Text section -
###
Well, apparently calling AMEX and disputing the claim lit a fire, because I received my shipment in the mail today. I had a few DOA's, and some of the water that they shipped my snails in was "skunky," to say the least, but it would appear as though MOST of my shipment arrived in decent shape, to be honest. 5/6 bamboo shrimp, 11/12 Amano, and most Rabbit Snails were in good condition. Jury's out still on the nerites, but they can take some time to move around and make it clear that they are "OK."

IF they simply would have said something like, "Dude, we are backed up," or "Dude, we are waiting on stock," I would have been fine with that. I'm never "happy" with DOA's, but it wasn't anything terrible. I wish they would have done this from the get go. 

We'll see if everything survives, but it just makes me wonder: what's the big deal?? A LITTLE communication would help them out significantly in terms of repeat business, and all else being equal, whereas I might not get EVERYTHING from them, I certainly would consider getting more stock or materials from them.

Bad points that still remain:

1. NEED TO COMMUNiCATE WITH YOUR CUSTOMER! We keep you in business, and the least you could do is to make yourself available, or better yet, be proactive and if there is a problem, instead of hiding it, let me know what is going on!!

2. NEEDED TO CALL CREDIT CARD COMPANY to file a dispute the charge claim before anything ships. I should NEVER have to take this step. Ever.

Simple things go a LONG, LONG way AZ Gardens!!! Hire a service to answer calls and communicate what is going on, good or bad!! Yikes!


----------



## Seattle_Aquarist (Mar 7, 2008)

Hi Donald,

I'm glad you received your shipment; it's a shame that some companies need that kind of motivation to do what they are supposed to do in the first place. AMEX is a good company and backs up their customers better than most credit card companies out there; been an AMEX member since 1977.

You are not alone, as a result of my own experiences I always research a company before I do business with them.


----------



## DonaldmBoyer (Aug 18, 2005)

Well, Roy, you make a great point, and it was a mistake on my behalf to not do my research first. And, it was such a "basic" mistake...and obvious one!! I don't know if I implicitly trust people or have just gotten lazy over the years. I find that I do research when it comes to trying new products, such as "lighting" or "filters," or new livestock, but not usually the company as I typically stick with a known group of stores and merchants that I have been in contact with, some as far back as 2004 or 2005. Regardless, I won't do that again!!  But it would be so simple for them to become very reputable quickly! They have a nice selection, and a nice website that makes it easy to order. Just nothing to support the order once it's placed, you know??

Yes, AMEX is awesome! I love it because it forces me to pay off my balance every month. So, I get awesome credit and very little debt. Ka-ching!


----------



## Duque (Nov 19, 2012)

Let me add my 2 cents, ....err, ....$1,000 to the conversation.
###
Directions -
#1 Transcribe everything in the shipment thread from "I'm glad you" down to "(Aug 18, 2005)".
#2 List each username that heads a post in the shipment thread, along with the date shown beside it.

Dataset -
###
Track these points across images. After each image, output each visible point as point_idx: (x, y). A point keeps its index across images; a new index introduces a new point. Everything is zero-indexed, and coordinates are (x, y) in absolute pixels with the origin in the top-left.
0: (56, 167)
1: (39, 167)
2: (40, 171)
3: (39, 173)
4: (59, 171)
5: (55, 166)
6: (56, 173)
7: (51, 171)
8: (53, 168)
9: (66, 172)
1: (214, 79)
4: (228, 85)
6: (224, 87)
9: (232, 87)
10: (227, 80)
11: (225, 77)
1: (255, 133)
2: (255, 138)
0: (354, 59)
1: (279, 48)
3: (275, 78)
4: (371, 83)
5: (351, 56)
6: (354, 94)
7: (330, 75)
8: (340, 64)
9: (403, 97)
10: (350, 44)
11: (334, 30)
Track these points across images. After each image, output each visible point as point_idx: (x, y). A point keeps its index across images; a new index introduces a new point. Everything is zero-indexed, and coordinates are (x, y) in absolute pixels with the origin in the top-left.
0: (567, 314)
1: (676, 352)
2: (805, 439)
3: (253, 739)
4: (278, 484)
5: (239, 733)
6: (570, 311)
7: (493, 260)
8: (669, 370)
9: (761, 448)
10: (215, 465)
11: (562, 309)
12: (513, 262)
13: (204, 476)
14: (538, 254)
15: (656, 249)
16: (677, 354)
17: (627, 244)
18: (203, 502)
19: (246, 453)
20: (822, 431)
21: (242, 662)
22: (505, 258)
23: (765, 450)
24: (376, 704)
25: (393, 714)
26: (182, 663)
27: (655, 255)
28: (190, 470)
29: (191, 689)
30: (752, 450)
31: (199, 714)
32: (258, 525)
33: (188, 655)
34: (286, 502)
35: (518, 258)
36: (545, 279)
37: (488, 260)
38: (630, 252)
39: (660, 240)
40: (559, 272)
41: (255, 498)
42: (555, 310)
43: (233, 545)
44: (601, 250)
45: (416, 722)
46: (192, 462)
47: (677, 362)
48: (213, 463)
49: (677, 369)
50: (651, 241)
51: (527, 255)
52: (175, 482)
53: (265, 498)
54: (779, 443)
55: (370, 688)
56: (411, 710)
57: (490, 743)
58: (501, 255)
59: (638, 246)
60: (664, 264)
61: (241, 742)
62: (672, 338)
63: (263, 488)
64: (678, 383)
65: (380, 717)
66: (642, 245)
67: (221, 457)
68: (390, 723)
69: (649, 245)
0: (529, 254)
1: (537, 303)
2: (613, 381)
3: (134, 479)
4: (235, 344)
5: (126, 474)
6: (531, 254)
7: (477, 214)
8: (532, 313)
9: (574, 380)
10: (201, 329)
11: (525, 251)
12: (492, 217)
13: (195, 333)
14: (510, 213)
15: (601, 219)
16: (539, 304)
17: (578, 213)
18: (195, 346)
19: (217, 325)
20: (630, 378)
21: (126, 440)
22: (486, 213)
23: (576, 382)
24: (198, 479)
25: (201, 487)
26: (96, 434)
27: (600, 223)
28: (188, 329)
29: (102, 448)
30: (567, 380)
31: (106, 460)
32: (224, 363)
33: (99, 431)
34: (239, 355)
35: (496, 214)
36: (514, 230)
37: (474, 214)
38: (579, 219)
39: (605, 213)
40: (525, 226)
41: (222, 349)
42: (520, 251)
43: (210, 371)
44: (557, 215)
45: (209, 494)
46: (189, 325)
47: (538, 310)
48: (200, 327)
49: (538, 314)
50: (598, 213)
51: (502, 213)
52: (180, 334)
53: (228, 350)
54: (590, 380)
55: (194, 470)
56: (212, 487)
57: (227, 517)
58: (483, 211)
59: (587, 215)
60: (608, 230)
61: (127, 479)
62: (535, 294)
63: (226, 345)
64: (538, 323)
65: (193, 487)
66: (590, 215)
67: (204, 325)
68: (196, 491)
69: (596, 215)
###
Answers given -
#1
I'm glad you received your shipment; it's a shame that some companies need that kind of motivation to do what they are supposed to do in the first place. AMEX is a good company and backs up their customers better than most credit card companies out there; been an AMEX member since 1977.

You are not alone, as a result of my own experiences I always research a company before I do business with them.


----------



## DonaldmBoyer (Aug 18, 2005)

#2
Seattle_Aquarist (Mar 7, 2008)
DonaldmBoyer (Aug 18, 2005)
Duque (Nov 19, 2012)